**WORK TO COMPLETE:**
A complete response lists each line of the data below that includes the word "επιχειρήσεις".

====== EXCERPTED DATA ======

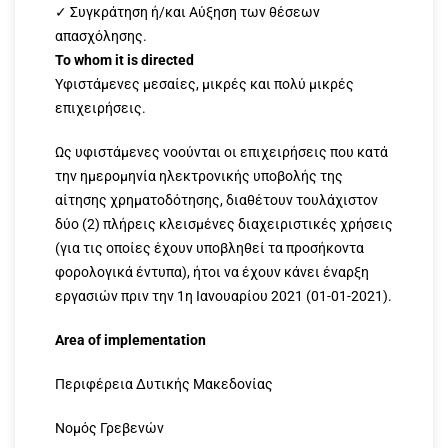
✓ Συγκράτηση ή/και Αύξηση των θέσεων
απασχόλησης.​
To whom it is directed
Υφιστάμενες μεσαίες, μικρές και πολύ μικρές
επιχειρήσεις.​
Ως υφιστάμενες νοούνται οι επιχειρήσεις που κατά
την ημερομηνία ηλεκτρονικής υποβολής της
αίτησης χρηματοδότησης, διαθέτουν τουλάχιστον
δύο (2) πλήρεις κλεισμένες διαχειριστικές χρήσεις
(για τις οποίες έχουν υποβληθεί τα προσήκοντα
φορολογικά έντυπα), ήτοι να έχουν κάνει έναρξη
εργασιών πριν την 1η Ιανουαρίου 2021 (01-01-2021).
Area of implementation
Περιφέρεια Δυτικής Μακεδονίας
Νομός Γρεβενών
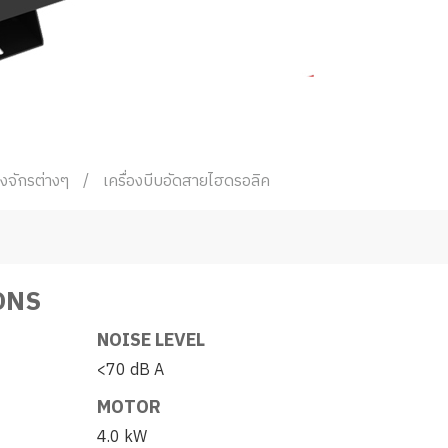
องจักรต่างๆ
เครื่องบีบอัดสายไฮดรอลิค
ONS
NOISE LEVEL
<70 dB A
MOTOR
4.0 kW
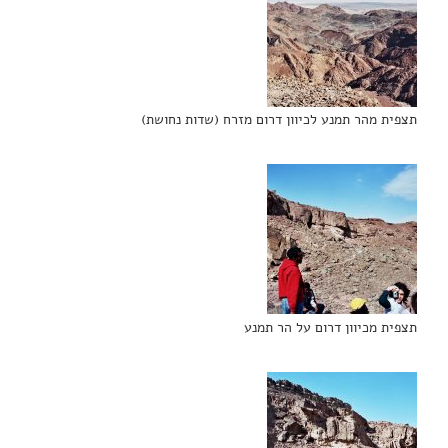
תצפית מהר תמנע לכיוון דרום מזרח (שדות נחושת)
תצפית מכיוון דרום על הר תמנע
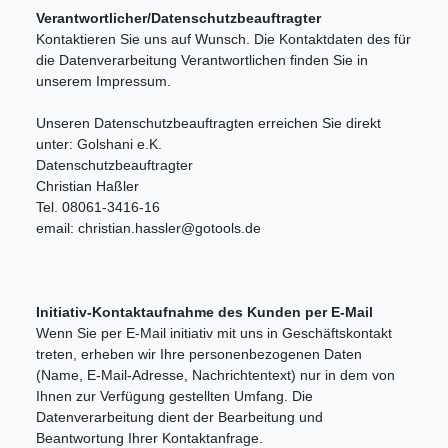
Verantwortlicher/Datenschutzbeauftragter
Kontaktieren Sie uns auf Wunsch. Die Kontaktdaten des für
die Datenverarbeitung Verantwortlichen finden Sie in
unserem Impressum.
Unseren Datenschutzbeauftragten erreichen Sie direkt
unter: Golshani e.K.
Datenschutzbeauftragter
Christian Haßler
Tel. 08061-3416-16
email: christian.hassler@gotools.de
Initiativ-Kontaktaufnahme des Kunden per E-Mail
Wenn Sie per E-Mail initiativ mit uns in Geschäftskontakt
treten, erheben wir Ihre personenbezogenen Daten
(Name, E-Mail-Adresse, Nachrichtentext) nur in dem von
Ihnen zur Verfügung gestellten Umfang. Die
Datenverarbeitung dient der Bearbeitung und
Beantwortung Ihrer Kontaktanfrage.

======

**OUTPUT OF THE EXERCISE:**
επιχειρήσεις.​
Ως υφιστάμενες νοούνται οι επιχειρήσεις που κατά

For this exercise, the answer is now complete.